Eagle 75: Practical leadership

First Class Cadet Samuel Galli

First Class Cadet Samuel Galli is the cadet executive officer aboard the Eagle and is responsible for leading and managing 137 cadets sailing aboard the ship during the 2011 Summer Training Cruise. U.S. Coast Guard photo by Petty Officer 1st Class NyxoLyno Cangemi.

Written by Petty Officer 1st Class NyxoLyno Cangemi, public affairs specialist aboard Coast Guard Cutter Eagle.

With more than 200 people aboard Coast Guard Cutter Eagle for the ship’s 75th anniversary voyage, it takes a team of leaders to manage the daily routine. While the cutter has its own formal command structure, a similar structure is in place among the nearly 150 cadets training aboard the ship. Having a cadet chain of command parallel with the ship’s chain of command structures the ship’s management and provides professional leadership development training for the cadets.

Dining in the wardroom

Officers, cadets and guests dine in Eagle’s wardroom July 7. In the wardroom, rank and command are respected and military customs and courtesies are reinforced. U.S. Coast Guard photo by Petty Officer 1st Class NyxoLyno Cangemi.

During this portion of the summer training cruise, both first and third class cadets are aboard. As the more senior class and having sailed aboard the Eagle during their sophomore year, the first class cadets apply their rank and previous experience to take on supervisory and leadership roles managing the third class cadets. The cadet’s chain funnels upward through the ranks to the top of the cadet hierarchy, the cadet in charge.

“We created a hierarchy for the first class cadets to give them an appreciation for what the command structure does on a ship,” said U.S. Coast Guard Lt. Cmdr. Michael Turdo, Eagle’s executive officer. “They’re getting a little taste of that here – of having to figure out how to use some of their other tools in their leadership bag in order to be effective.”

Second in command to the cadet in charge is the cadet executive officer. Like the ship’s executive officer, this position is responsible for managing daily operations.

Cadet studies a chart

Third Class Cadet John Tubalado of Tokyo studies a nautical chart July 7. Charting and navigation is part of the cadet’s comprehensive training schedule. U.S. Coast Guard photo by Petty Officer 1st Class NyxoLyno Cangemi.

“My first priority each day is to account for the cadets. I also make sure all the trainings for the day are in line and that the cadets are getting the most from their training,” said First Class Cadet Samuel Galli, of Cupertino, Calif., who was the cadet XO for part of this summer’s cruise. “From there I’ll attend the executive officer’s Request and Complaint Mast, where anyone on the ship can come in and voice any ideas or complaints with the ship’s executive officer. I’m there to represent the cadets, but at the same time I’m shadowing the XO and learning about the issues he deals with each day.”

Of all the responsibilities Galli had in his role as cadet XO, finding the balance between being an authoritative leader and a shipmate amongst his peers is one of the unique challenges he had to overcome. For him it meant being constantly aware of how he presented himself to his fellow shipmates.

“I’ve learned how to balance professionalism with the personal relationships I’ve formed,” Galli said. “You don’t always have to put on the face of a disciplinarian, but you do have to be aware of the image you portray to the crew.”

Cadet conduct navigation training

First Class Cadet Daniel Piazza conducts navigation training July 7. Charting and navigation is part of the cadet’s comprehensive training schedule.
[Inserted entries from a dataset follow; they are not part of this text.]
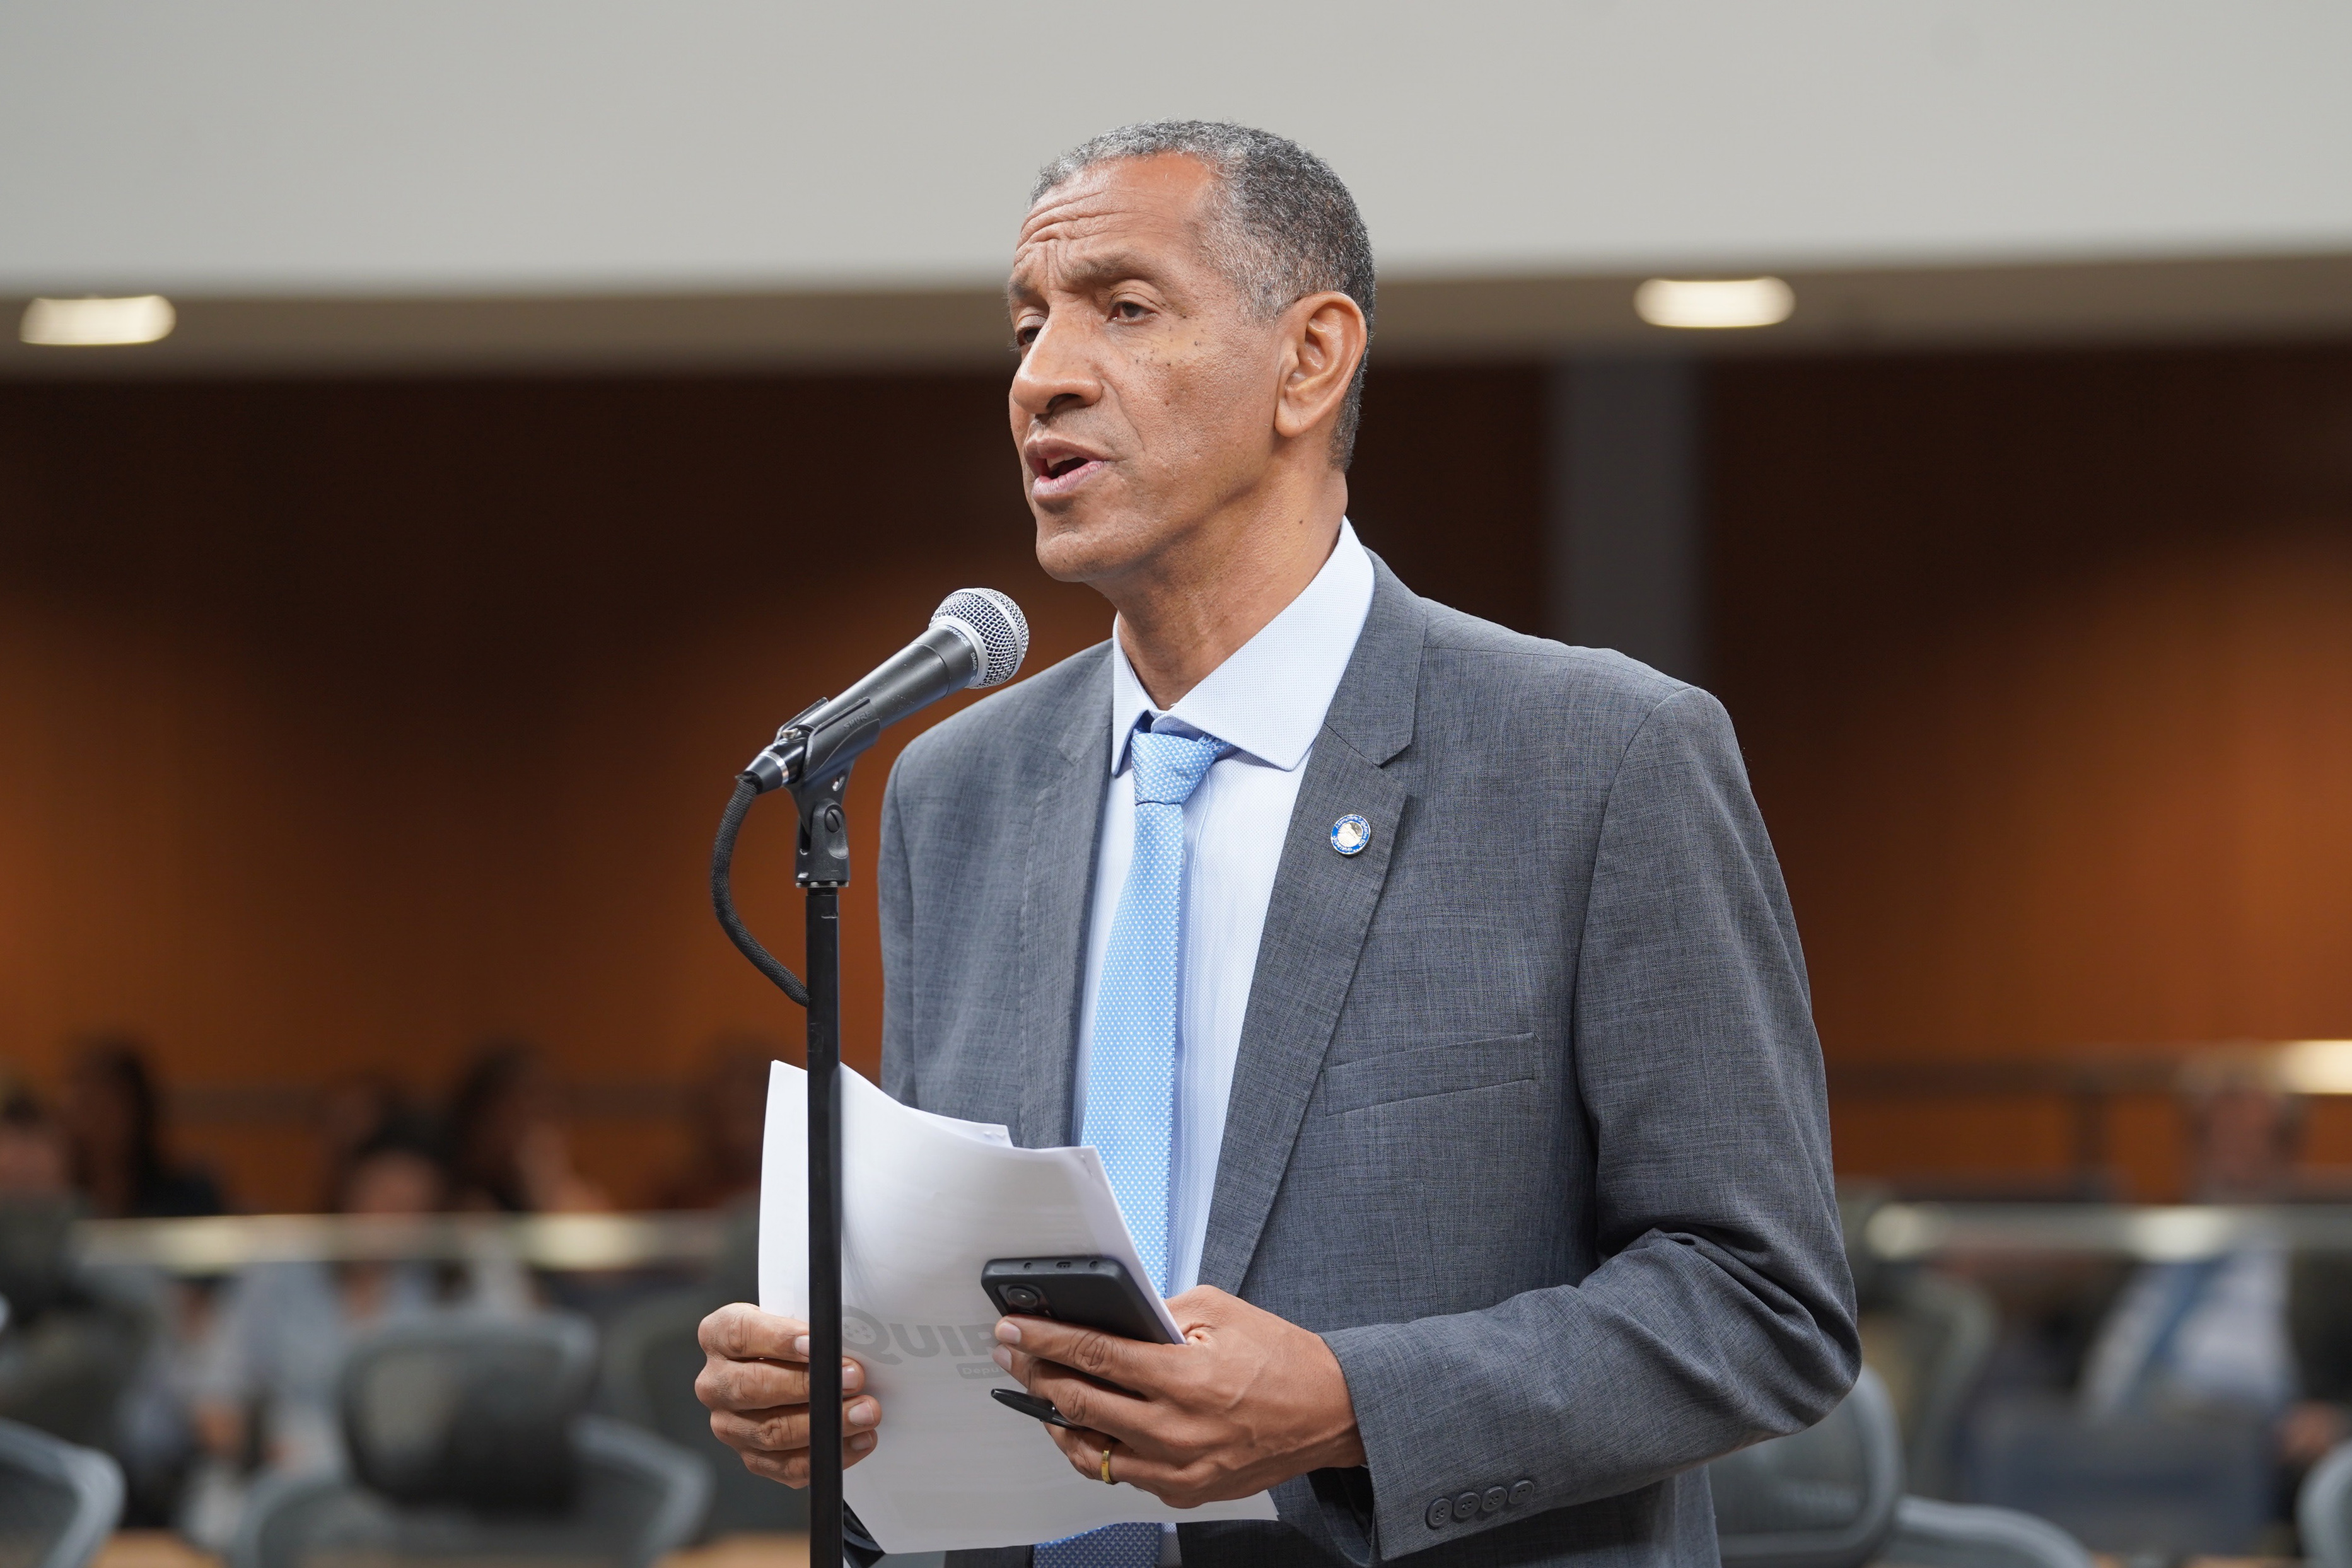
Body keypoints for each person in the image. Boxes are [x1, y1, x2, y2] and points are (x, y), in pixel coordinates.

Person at [697, 122, 1856, 1567]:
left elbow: (1761, 1305)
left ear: (1309, 361)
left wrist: (1349, 1404)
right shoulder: (953, 787)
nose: (1041, 374)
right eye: (1025, 324)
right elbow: (953, 1281)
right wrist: (840, 1392)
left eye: (1122, 308)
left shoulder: (1597, 758)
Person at [180, 1113, 529, 1544]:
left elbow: (518, 1377)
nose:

U.S. Coast Guard photo by Petty Officer 1st Class NyxoLyno Cangemi.

“What’s unique and interesting about the cadet XO position is that he’s put in a position where he has to exercise some peer leadership,” said Turdo. “He’s the cadet executive officer, but he also has to work with his fellow classmates. I think that presents him with some unique challenges that helps his leadership development.”

Despite the difficulties and challenges of leading one’s peers, the leadership experience Galli has gained aboard the Eagle has prepared him for his future career as a Coast Guard officer – a position in the service which embodies authority and respect.
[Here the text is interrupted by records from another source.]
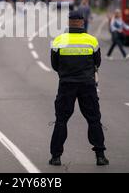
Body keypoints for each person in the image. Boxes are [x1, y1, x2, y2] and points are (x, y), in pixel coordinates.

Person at [49, 11, 109, 167]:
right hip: (87, 85)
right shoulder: (91, 41)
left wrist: (66, 73)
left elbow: (55, 65)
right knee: (94, 120)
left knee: (61, 120)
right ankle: (100, 156)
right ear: (82, 23)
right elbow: (98, 62)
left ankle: (56, 157)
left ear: (69, 23)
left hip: (66, 84)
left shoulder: (59, 41)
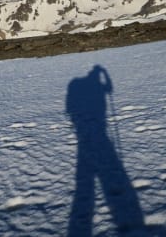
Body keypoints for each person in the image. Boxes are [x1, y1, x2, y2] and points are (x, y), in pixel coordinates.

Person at [66, 65, 145, 236]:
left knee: (85, 173)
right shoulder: (93, 84)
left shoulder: (77, 85)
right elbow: (109, 88)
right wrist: (105, 74)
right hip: (98, 125)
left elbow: (71, 105)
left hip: (87, 126)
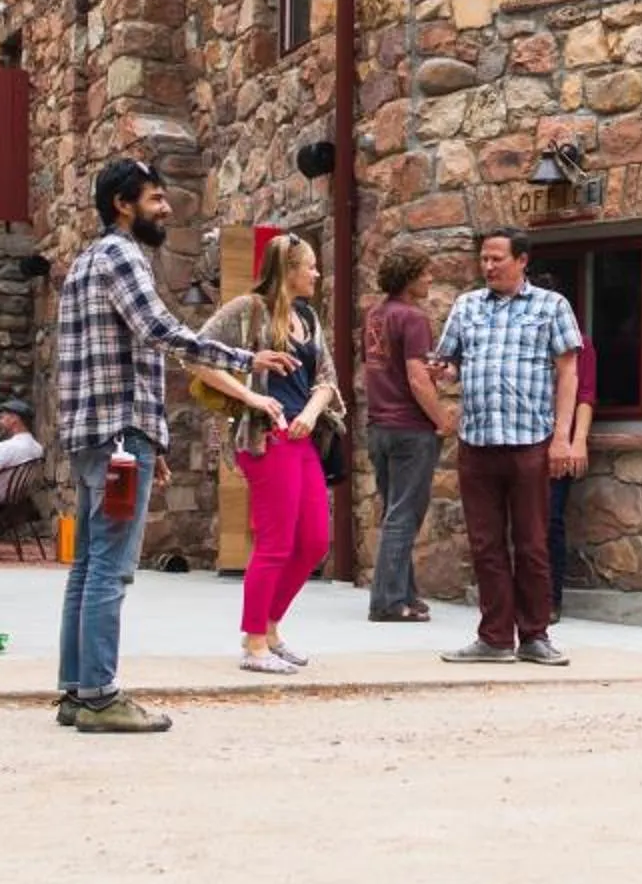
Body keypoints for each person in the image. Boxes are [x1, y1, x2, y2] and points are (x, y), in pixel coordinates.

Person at [55, 157, 294, 734]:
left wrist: (153, 444)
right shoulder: (121, 255)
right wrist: (244, 357)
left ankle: (74, 690)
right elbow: (158, 331)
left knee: (88, 566)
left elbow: (111, 359)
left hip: (93, 438)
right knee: (112, 570)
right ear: (123, 204)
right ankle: (99, 695)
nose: (166, 210)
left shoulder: (85, 262)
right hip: (118, 438)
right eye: (156, 199)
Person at [428, 226, 582, 668]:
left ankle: (534, 635)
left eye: (497, 258)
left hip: (530, 441)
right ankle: (495, 637)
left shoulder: (552, 306)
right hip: (477, 440)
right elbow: (452, 362)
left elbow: (568, 372)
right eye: (484, 259)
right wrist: (443, 373)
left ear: (522, 260)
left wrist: (563, 437)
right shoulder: (466, 306)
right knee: (484, 544)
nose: (489, 266)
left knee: (532, 543)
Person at [192, 232, 340, 674]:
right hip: (266, 440)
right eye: (310, 265)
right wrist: (252, 398)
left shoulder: (309, 317)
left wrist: (312, 414)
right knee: (275, 542)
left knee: (314, 541)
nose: (316, 273)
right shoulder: (248, 310)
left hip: (303, 438)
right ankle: (255, 644)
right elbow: (197, 355)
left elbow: (327, 379)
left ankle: (269, 629)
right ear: (289, 269)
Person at [361, 245, 451, 623]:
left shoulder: (375, 315)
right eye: (426, 273)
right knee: (405, 514)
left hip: (379, 427)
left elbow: (397, 368)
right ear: (411, 278)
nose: (431, 279)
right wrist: (443, 418)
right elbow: (415, 379)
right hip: (411, 430)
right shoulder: (413, 318)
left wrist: (432, 373)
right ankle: (387, 601)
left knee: (396, 510)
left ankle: (407, 594)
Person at [546, 329, 597, 620]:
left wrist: (578, 440)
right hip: (526, 438)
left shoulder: (577, 342)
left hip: (560, 440)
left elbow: (585, 394)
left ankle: (551, 599)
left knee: (551, 517)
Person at [0, 397, 43, 482]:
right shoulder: (38, 448)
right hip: (11, 493)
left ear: (14, 419)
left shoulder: (10, 447)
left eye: (2, 418)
“The biggest thing I’m going to take away from my time as the cadet XO is that being an executive officer is a 24/7 job. You have to be willing at any moment to step away from what you’re doing, re-prioritize and help anyone who needs your assistance,” he said. “I’m really thankful to have the responsibility I have, and I look forward to waking up each day for a new challenge aboard the Eagle.”